The thrilling young voice stopped, and for a second there was silence, and then the audience burst into a storm of clapping and applause, and with that they broke ranks and began crowding about the men who had come in the car with the two Mannerings, the workers.
“I want a bond—I want two—I’ve got to stick in a bond to build that wall,” the men were saying over each other’s shoulders.
Eric, flushed, happy, watched them and shook hands with them, and introduced them to his little sister, and both enjoyed every moment of the scene with the hot, happy, pulsing blood which real living brings.
“Honor, you never sang like that before,” the boy said, and Honor laughed.
“You don’t know yet what your tame prima donna can do,” she answered easily.

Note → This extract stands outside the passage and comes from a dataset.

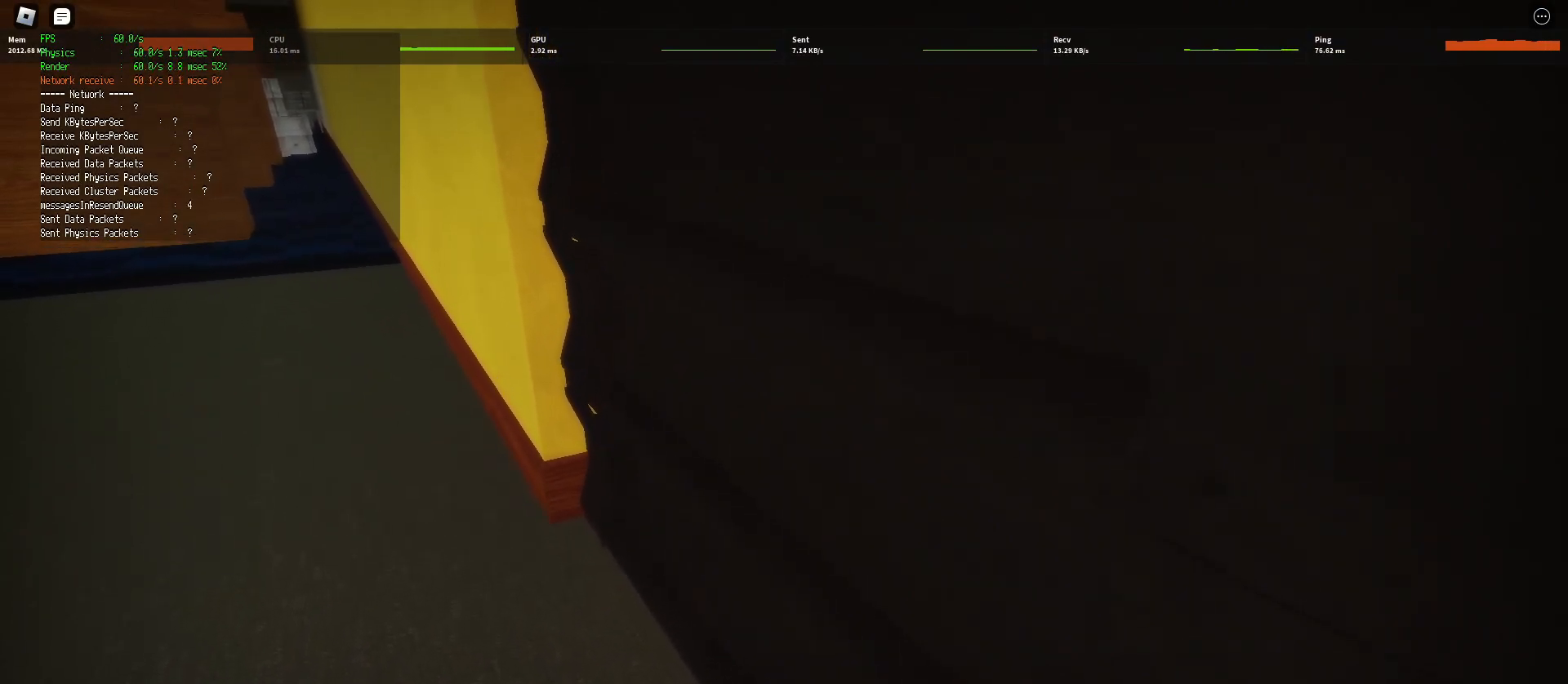
{"keys": ["ctrl", "d", "w"], "mouse": [], "events": []}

“Do you want to go with me to-morrow?” Eric asked.
Day after day Eric spoke, working far into the nights to make time for this work which he offered to his country instead of the body which he might not offer. And it came to be that on most days Mr. Barron’s secretary went with him, Mr. Barron sending her gladly for the cause, to sing patriotic songs. The two were soon a feature of the Liberty Loan campaign, and booked for all their time. Meetings at great factories, meetings in large schools, meetings in country towns where farmers must be aroused to the importance of their savings for Uncle Sam’s safety—many sorts of meetings heard Eric speak and Honor sing, and always the two were a success. Always there was, in their wake, an uncommon sale of Liberty Bonds.
So it happened that on a Saturday the committee sent Eric to speak at the Lynden Knitting Mill. The girl drove with her brother and the three other men, the “workers,” across the city and down into the manufacturing district, and the car slid to a stop before a large square brick building. They went up steps and into a hall-way, and wound through ten-foot piles of boxes to a glassed-in office, where were the “boss” and other unexplained officials, and a girl stenographer or two, lifting their heads to regard this other girl, who sang. She was beginning to be known for her singing, her work with her brother; the papers spoke of her when they reported Eric’s speeches.

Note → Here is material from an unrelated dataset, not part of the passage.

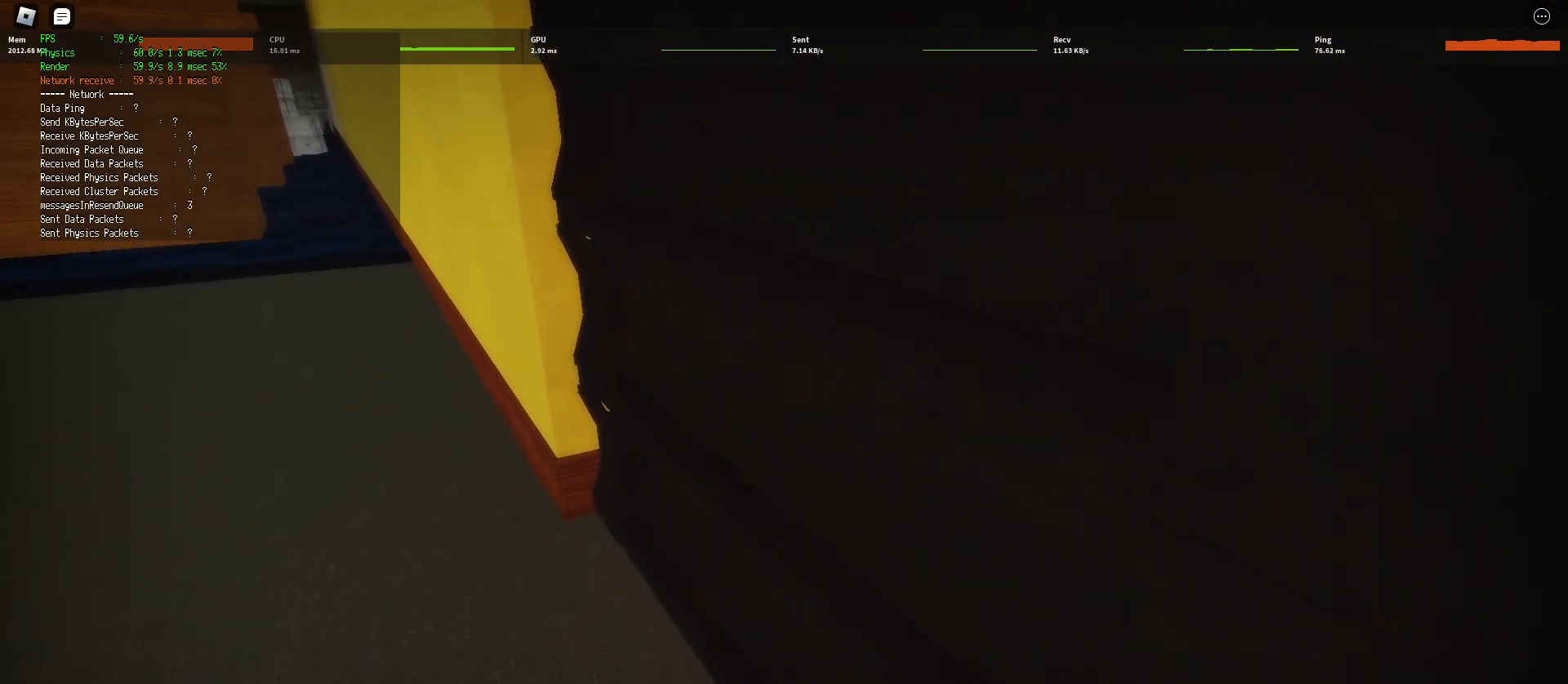
{"keys": ["ctrl", "d", "w"], "mouse": [], "events": []}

Shortly they were taken through mountainous piles of more boxes, and more, through lanes in a dark ware-room, lanes between piled-up boxes, around corners of boxes, into a great place of mysterious machinery, with a large open space. Along the sides of this space and among the machines—which were stopped—stood girls, girls, girls, the factory-hands. Eric and his party, behind the manager, marched between the lines of girls and came to a manner of stage, although in truth it was only a part of the floor, with half a dozen chairs for the visitors. The girl and the “workers”—the men who were to explain and try to sell the bonds, after Eric’s speech—sat down in the chairs, and the manager said a few words to his employees, while Eric stood by, flushed, breathless as always with the excitement of his coming speech. Then the manager stepped back and Eric spoke, with his voice, his glance of a comrade.
“I think before I begin that we might all like to sing a verse of a song which we love,” and he turned to the girl.